Techniques used must be robust and capable of a high success rate with a visible impact. An enduring hope for the Niger neonate would be such that a befitting approach would be sustainable. The great landmass of Niger State could make it hard to provide multiple specialised care centres near every community within the short tenure of the office of the state executive governor. However, the highly populated Minna metropolis was the best area to begin creating such hope for Niger neonates. The project was a daunting one to achieve since the absence of a medical university made the State very unattractive to specialists in the field of paediatrics and neonatology.
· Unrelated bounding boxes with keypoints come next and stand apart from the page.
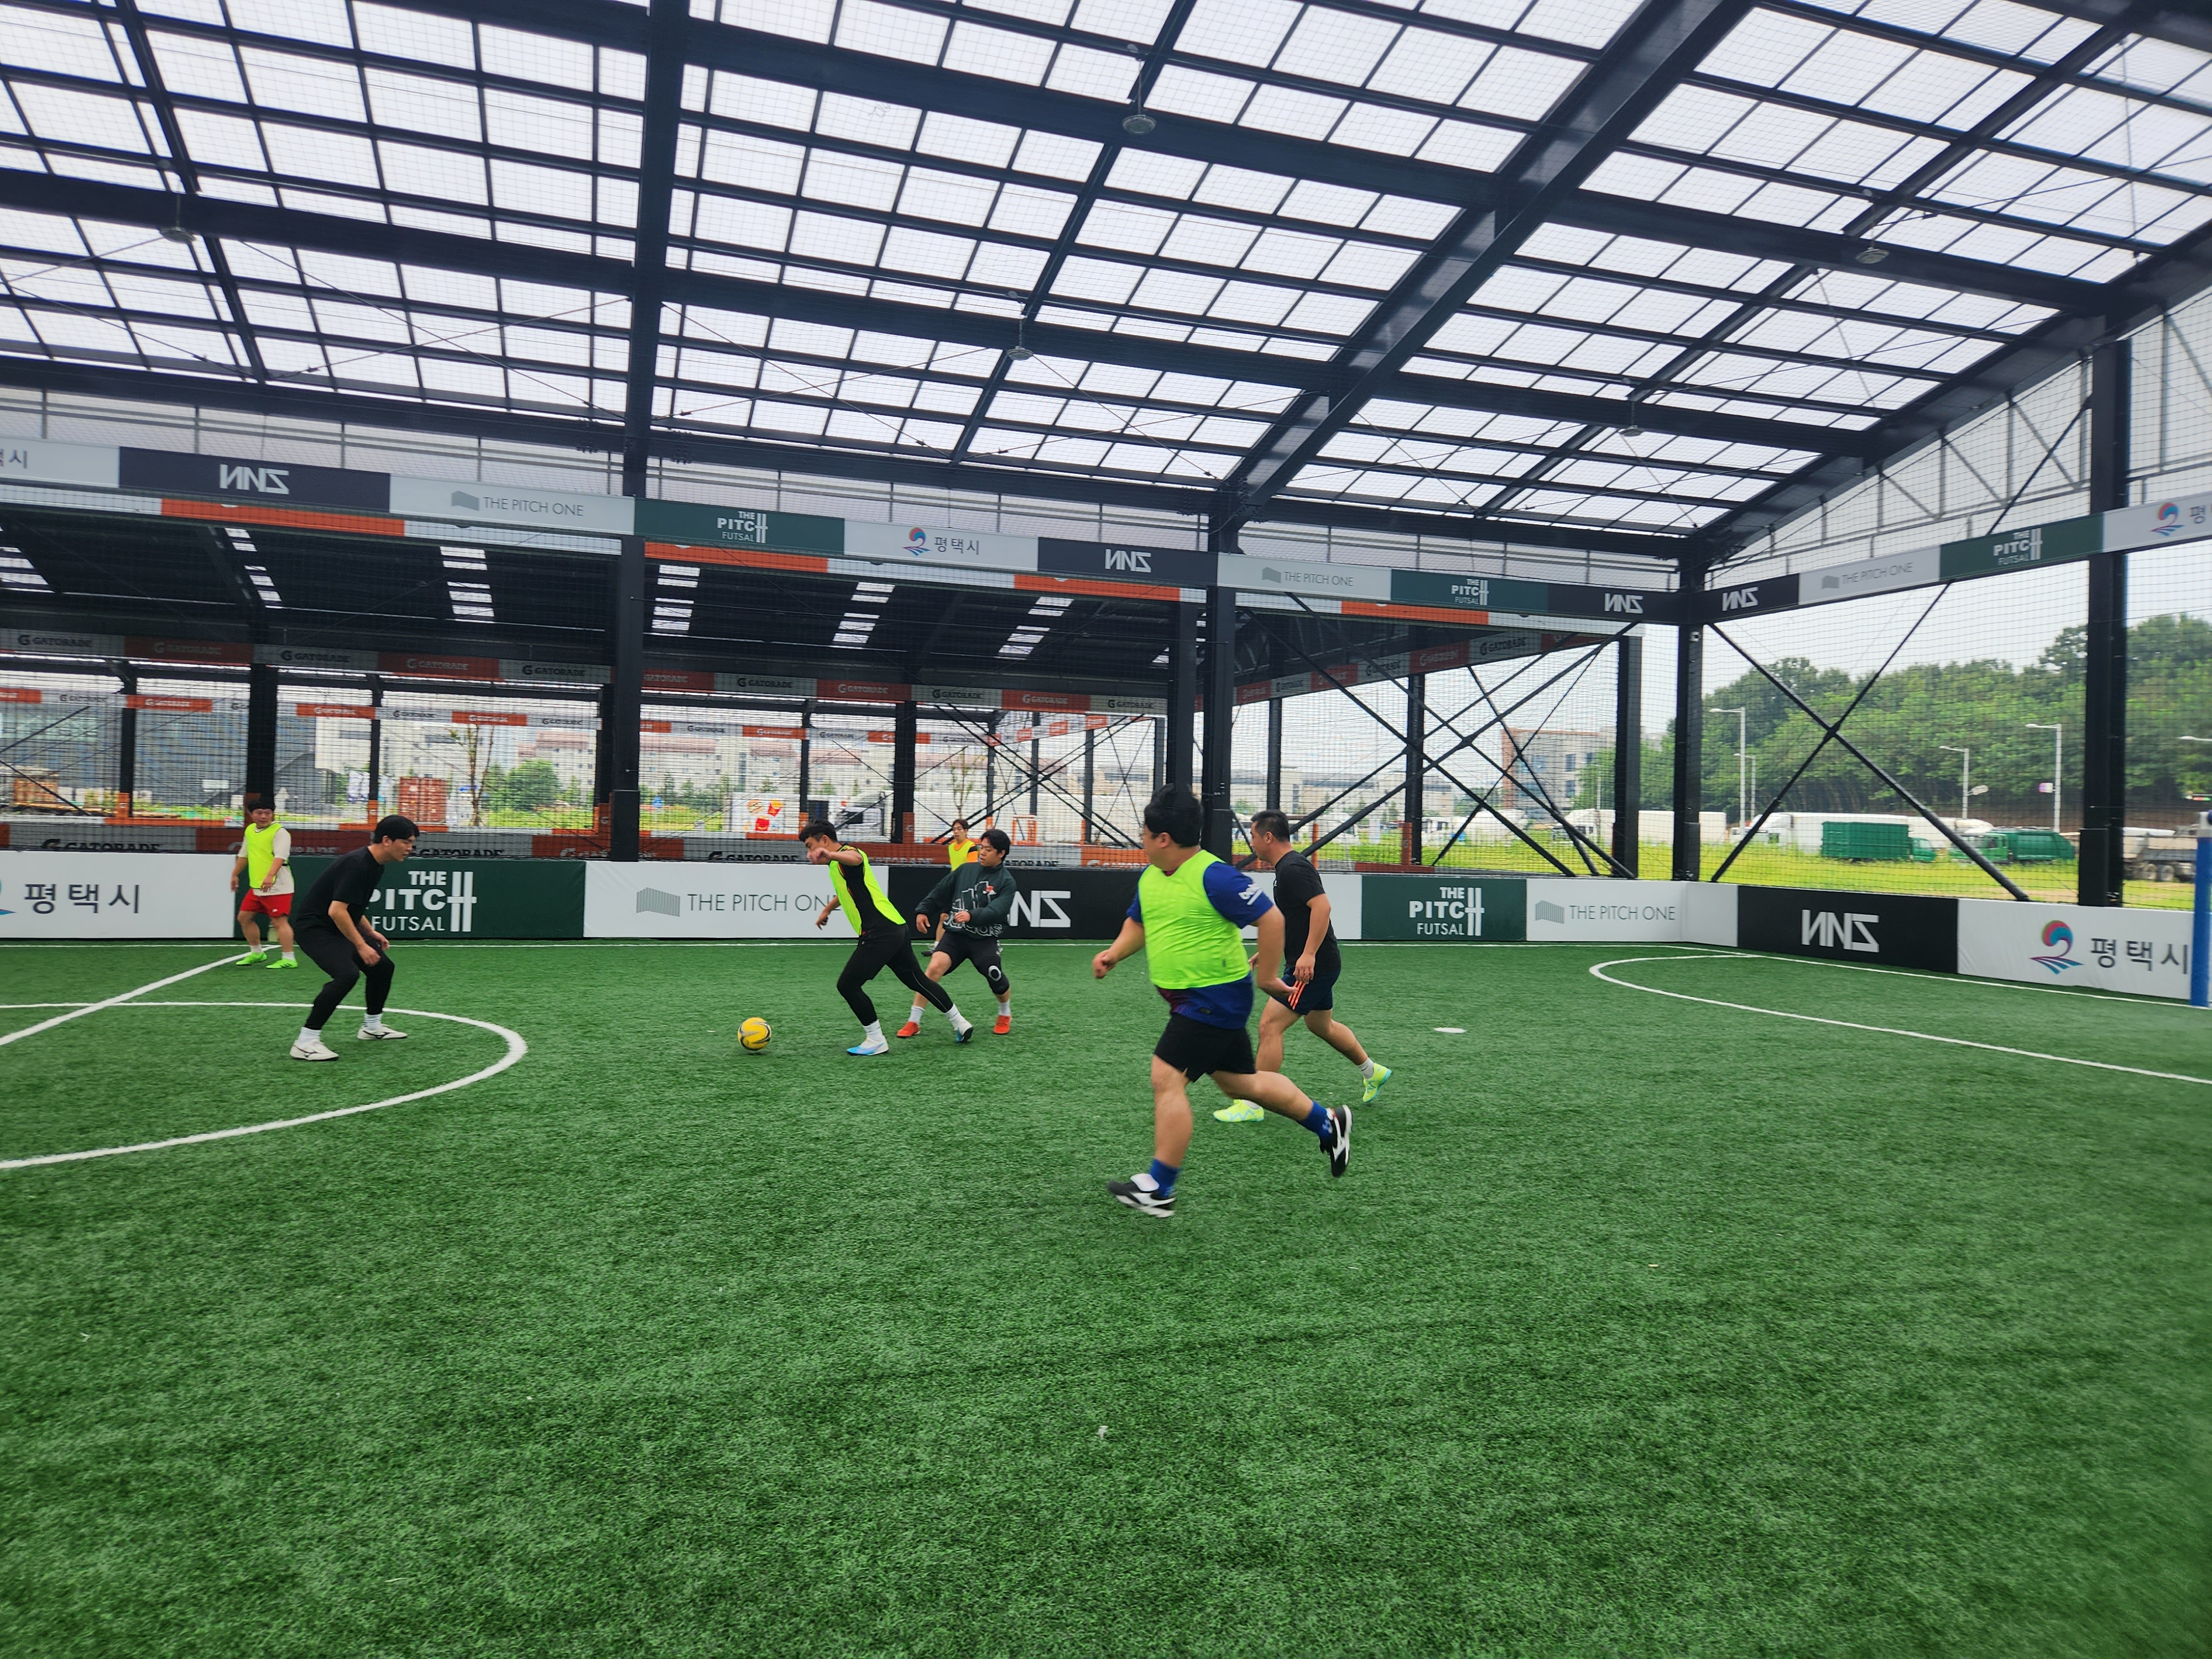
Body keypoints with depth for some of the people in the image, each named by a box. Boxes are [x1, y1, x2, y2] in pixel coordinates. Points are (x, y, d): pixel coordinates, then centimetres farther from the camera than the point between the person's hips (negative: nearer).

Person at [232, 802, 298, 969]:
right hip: (256, 886, 9)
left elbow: (280, 856, -26)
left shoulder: (280, 832, -12)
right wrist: (235, 874, 33)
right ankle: (256, 953, 28)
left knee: (279, 921, -12)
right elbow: (244, 855, 28)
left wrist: (270, 876, -39)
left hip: (277, 887, -9)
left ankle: (289, 959, -11)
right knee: (244, 917, 13)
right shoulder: (250, 830, 13)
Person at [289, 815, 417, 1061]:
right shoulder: (357, 864, -25)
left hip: (339, 928, 11)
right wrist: (361, 945, -24)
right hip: (316, 927, -11)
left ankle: (372, 1027, 34)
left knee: (383, 966, 15)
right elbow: (336, 911, -29)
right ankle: (305, 1042, -22)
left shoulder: (374, 865, 7)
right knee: (347, 974, -29)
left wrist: (371, 933, 14)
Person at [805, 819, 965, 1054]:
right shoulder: (837, 865, 21)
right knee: (917, 981, 19)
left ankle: (875, 1041, 2)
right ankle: (960, 1023, 27)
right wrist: (827, 910, 55)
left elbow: (855, 858, -39)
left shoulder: (847, 853, -10)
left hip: (880, 933, -11)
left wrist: (830, 855, -60)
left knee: (847, 985, -5)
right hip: (894, 929, 11)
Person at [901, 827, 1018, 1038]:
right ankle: (913, 1022, -14)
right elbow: (940, 892, 16)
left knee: (997, 980, -12)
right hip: (955, 935, 2)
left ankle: (1005, 1015, 26)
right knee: (935, 967, -21)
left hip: (984, 939, -2)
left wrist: (972, 916, -36)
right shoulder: (965, 870, 6)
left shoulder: (1006, 882, -6)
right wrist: (923, 911, 6)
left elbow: (996, 911, -21)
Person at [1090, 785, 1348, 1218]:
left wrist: (1266, 975, -13)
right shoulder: (1150, 876, 5)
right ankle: (1328, 1122, 36)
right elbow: (1139, 922, 22)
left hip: (1214, 998, -9)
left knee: (1167, 1079, -12)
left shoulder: (1214, 876, -21)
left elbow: (1271, 919, -19)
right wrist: (1114, 953, 4)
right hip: (1186, 998, 9)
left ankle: (1158, 1189, -1)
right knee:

It was obvious that some radical steps would be required if the governor was to deliver on the promise of creating better opportunities for the survival of the Niger neonate.
Therefore, the aims of the project diversified into (1) the creation of an easily accessible neonatal centre where some unique intervention techniques could be deployed with the potential of using available medical officers to drastically reduce the neonatal mortality rate within the State and (2) to conduct a milestone assessment of the impact of the technique in the State.
The initial vision was to create a special care baby unit (SCBU) at the General Hospital Minna which is located around the centre of the highly populated Niger State capital territory, Minna. The idea was that this centre could be easily accessible to many needy Niger neonates. However, the collaborative inquiries of the executives of the State government demanded to know if there were some other untried approaches for tackling the high neonatal mortality problems, other than what the corporate Nigerian healthcare system has been doing unsuccessfully for many years. The executives of the State believed that no difference might be achieved by adopting the same techniques that had failed for over thirty years since the United Nations’ Millennium Development Goals, target No.4 (MDG4) began in Nigeria, and which are still being applied unsuccessfully across the nation. Hence, the administration hoped for a potential game-changing intervention technique that could be trialed in the State, and if need be, upturn the current situation to give Niger neonates a good chance of survival. The executive governor was resolute on this but did not know how or where to find such an untried novel approach. Therefore, the patronage of all medically informed citizens of the State were solicited, including members of the State executives and their families within the rank and file of medical practice, and all the directors of the Niger State Ministry of Health (NSMOH) in searching for a novel solution.